Now Is the Time to Push Retirement Savings Message
Patricia Advaney, senior vice president, Participant Solutions, Diversified, notes that the stock market is moving toward significant milestones since the recession of 2008, the unemployment picture is better, consumer confidence is up and defined contribution plan participants are seeing their account balances buoyed up after 2008 and 2009 declines. With the general feeling that the economy is rebounding, plan participants are now psychologically more receptive to the retirement savings message, she contends.
When the economy declined, not only did some participants pull back on their retirement savings, but some plan sponsors were reluctant to initiate auto enrollment or auto escalation plan features, or they held down default deferral rates for auto enrollment, Advaney told PLANADVISER. With the economy improving, it is a good time to remind participants of the long-term success of their retirement plans, and to remind sponsors of the benefits to employees of automatic enrollment or automatic deferral escalation plan features.
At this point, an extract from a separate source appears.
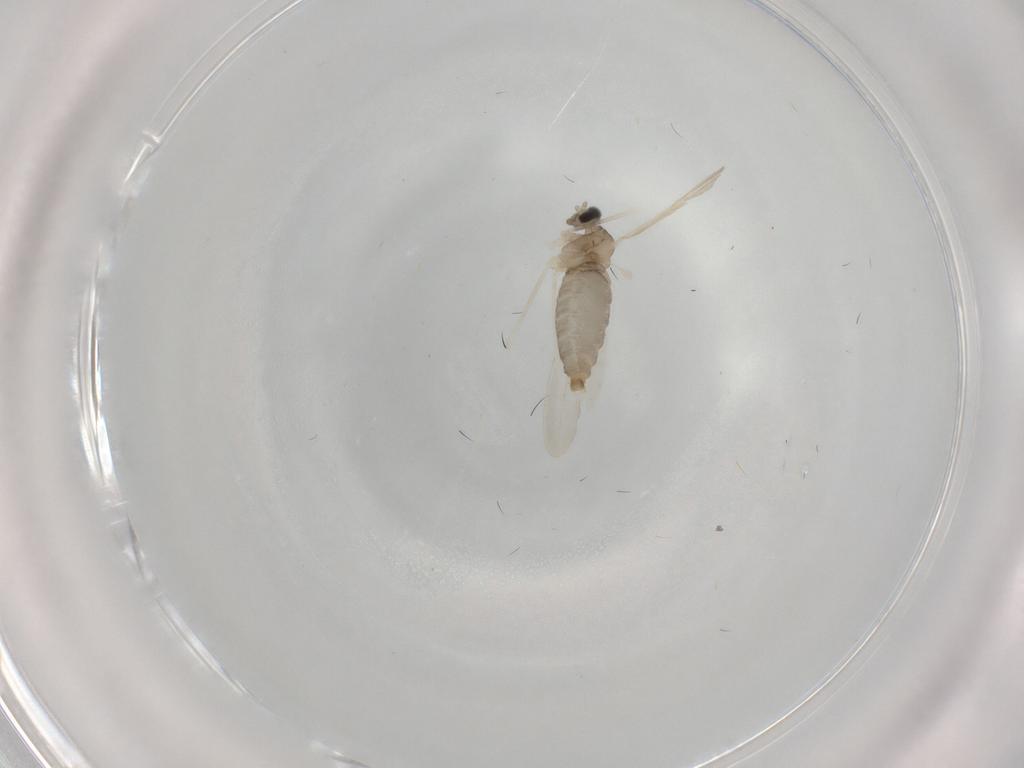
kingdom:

Advaney says Diversified’s research shows participants are open to automatic escalation; 78% indicated they want an easy way to increase savings each year.
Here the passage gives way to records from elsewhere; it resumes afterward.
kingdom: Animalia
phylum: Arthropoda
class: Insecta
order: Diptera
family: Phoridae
One thing Diversified is doing is pushing out messages to low savers giving them information about what people like them are saving, i.e. averages for their plan, their age group, etc. The messages encourage those saving below average rates to increase savings to at least the average.
Sponsors shouldn’t shy away from those types of messages anymore, and they can team up with plan advisers and providers to get messages out to participants.
“Those influenced by doom and gloom in the economy, we want to appeal to those folks to tell them it’s not bad anymore, it’s OK to save and invest, it’s for the long-term,” Advaney says.